# Cory and Clown Loach



## GumboJones (Mar 6, 2006)

My girlfriends tank is starting to have lots of snails again..

She has three albino corys in a 10 gallon tank. I know a Clown loach would quickly outgrow the tank, but would it be compatable with the three corys or would they fight? Once the loach got too big I would take it into my 30 gallon tank, but untill then we were hoping to use it to kill some snails.


----------



## locojay (May 22, 2006)

I'm not sure of whether or not the clown would get along with the cories (I think they will) but I can tell you that the clown will outgrow your 30g too so make sure you plan ahead.


----------



## Guest (Oct 13, 2006)

What fish do you have in the 30g? A trio of Yoyo loaches would take care of snails and they wouldn't outgrow the 30g. As long as your 30g isn't overstocked, they would be a better fit. My Yoyos do a great job of taking care of snails.

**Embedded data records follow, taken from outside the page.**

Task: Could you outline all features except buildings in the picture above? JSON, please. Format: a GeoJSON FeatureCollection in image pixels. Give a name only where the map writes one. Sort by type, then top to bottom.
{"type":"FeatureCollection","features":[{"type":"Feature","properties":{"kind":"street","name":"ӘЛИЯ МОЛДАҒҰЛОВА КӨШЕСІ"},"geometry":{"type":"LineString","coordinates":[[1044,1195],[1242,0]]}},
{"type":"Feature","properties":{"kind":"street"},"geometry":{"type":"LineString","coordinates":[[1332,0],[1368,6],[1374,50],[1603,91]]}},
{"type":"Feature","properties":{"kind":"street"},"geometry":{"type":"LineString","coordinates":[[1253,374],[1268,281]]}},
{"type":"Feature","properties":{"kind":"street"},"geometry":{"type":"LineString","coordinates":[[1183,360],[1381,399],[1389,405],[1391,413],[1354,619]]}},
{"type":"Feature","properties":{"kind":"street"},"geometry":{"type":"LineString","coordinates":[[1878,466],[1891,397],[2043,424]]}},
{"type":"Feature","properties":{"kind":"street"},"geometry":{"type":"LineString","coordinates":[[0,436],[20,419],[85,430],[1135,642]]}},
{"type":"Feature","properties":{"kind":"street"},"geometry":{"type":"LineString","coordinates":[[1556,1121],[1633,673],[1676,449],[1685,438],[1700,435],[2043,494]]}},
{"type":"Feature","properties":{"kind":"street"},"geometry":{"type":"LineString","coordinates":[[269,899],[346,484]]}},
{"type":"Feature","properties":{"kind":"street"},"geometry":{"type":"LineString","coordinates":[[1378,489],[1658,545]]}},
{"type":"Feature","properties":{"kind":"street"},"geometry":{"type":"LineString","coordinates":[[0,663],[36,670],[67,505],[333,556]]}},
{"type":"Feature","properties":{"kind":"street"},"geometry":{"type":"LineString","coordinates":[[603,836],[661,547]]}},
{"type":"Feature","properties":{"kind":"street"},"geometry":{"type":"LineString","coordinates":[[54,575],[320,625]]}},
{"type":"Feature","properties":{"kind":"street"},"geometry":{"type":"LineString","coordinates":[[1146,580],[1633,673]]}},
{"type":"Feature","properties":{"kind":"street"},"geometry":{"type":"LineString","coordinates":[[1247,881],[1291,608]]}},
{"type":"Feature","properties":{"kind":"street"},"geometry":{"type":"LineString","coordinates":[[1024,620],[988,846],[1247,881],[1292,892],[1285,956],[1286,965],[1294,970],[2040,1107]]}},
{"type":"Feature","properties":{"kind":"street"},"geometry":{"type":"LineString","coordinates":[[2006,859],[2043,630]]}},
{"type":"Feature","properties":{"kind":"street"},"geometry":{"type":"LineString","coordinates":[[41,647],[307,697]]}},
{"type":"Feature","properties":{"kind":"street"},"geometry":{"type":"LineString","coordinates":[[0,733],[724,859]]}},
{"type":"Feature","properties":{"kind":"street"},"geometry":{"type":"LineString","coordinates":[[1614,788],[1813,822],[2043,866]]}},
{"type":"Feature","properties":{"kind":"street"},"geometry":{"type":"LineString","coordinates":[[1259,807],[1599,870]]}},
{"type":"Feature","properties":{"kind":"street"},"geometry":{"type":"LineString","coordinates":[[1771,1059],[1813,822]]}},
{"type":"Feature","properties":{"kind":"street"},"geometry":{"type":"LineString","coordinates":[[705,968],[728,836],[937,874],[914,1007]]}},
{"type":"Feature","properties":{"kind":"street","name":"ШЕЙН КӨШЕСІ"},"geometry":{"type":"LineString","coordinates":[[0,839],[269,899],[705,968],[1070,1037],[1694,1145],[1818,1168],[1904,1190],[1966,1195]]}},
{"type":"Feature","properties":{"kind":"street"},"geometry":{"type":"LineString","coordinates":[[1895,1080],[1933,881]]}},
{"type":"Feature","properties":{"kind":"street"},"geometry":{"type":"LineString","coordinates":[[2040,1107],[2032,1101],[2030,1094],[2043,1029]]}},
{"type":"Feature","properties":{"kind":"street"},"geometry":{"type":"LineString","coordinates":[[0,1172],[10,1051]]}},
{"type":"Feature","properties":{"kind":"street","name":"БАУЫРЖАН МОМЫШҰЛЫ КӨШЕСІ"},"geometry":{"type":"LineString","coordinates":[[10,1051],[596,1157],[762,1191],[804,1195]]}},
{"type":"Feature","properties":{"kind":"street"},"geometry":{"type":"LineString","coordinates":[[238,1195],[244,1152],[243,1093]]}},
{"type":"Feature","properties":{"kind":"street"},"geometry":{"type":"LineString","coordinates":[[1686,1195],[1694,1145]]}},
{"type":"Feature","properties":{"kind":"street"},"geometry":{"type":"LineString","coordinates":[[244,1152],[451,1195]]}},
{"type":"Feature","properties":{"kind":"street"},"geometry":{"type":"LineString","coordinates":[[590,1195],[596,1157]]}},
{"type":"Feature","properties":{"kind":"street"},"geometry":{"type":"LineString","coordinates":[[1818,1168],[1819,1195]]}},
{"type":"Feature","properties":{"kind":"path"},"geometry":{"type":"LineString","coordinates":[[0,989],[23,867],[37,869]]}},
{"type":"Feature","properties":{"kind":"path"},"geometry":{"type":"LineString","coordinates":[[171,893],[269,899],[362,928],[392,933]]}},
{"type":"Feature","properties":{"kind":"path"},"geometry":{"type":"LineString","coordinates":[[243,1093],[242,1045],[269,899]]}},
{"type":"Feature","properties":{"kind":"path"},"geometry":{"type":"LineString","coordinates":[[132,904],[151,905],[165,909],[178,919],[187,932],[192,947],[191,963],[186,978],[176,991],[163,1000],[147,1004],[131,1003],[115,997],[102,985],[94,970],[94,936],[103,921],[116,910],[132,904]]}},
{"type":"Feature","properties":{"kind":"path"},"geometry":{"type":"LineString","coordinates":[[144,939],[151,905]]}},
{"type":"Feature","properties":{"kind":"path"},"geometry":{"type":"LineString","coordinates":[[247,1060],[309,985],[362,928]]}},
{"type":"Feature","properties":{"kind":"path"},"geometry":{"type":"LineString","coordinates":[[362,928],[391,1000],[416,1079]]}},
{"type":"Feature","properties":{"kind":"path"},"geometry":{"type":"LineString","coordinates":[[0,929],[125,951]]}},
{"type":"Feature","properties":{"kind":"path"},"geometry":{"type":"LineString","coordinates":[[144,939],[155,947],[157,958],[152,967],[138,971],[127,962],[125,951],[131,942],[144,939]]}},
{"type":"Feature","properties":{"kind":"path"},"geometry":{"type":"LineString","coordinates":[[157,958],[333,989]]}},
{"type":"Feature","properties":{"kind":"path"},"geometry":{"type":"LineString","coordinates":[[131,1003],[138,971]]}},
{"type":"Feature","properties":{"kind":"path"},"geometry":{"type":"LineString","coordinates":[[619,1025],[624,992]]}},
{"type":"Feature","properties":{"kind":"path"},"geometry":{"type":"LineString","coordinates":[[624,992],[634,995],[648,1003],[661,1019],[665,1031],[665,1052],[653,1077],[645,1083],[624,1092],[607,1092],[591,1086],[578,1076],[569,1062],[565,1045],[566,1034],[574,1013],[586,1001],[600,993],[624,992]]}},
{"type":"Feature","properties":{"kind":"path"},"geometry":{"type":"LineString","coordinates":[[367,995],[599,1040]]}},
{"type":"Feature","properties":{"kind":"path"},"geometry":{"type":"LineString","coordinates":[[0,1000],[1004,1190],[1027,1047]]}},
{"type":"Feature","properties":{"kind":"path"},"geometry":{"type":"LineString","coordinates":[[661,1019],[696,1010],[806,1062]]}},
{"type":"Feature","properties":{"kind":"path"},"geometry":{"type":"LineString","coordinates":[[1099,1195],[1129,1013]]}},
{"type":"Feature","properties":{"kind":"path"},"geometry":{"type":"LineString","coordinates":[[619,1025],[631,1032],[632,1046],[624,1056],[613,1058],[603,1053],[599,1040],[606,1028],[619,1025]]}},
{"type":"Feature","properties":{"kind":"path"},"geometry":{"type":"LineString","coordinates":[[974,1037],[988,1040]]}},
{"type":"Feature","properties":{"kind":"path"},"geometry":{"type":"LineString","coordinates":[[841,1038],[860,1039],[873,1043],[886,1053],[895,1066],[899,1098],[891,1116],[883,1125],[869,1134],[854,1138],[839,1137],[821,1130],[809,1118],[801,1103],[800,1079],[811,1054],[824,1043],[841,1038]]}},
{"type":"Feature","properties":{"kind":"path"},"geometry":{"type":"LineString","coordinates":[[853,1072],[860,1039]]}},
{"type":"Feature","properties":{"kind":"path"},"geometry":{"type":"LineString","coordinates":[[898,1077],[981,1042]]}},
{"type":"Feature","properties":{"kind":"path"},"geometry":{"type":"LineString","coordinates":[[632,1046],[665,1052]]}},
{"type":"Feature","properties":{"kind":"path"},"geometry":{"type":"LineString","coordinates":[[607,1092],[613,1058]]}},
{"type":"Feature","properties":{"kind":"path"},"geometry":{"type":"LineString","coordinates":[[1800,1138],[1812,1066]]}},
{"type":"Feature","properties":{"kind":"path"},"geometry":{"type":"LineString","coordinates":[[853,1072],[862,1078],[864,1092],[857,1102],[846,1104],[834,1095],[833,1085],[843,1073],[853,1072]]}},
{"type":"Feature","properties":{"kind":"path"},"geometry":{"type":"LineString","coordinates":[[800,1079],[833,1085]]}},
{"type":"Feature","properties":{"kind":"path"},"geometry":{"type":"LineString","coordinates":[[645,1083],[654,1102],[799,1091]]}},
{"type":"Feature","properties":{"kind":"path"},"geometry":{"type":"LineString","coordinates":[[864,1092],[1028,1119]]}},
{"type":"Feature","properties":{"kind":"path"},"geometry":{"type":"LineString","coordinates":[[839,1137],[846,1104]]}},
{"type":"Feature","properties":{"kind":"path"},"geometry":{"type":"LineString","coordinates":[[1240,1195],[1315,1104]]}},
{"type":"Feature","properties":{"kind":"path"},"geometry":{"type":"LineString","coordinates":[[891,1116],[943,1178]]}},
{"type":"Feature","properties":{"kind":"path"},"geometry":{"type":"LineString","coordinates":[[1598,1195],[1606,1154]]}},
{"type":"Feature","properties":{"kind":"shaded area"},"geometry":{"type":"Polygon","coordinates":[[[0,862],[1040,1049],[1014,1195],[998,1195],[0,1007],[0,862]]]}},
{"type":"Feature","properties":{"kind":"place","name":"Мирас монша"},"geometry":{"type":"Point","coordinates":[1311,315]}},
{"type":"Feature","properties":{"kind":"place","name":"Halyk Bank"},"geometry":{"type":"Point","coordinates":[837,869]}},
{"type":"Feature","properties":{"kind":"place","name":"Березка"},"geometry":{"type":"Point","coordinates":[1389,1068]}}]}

What kind of snails are they? If they are MTS, most loaches can't eat them.


----------



## Lupin (Aug 1, 2006)

Clown loach will never be the answer to your problem. More or less, the space becomes an issue.
There are lots of loaches to choose. Botia almorhae would be your best bet.


----------



## GumboJones (Mar 6, 2006)

I dont have anything in the 30 tall right now. I plan to make it somewhat of an aggressive community tank, but I don't know what will be in there yet.

I wasn't sure if Yoyo loaches would do the job, thanks for the tip. I like them better anyway.


----------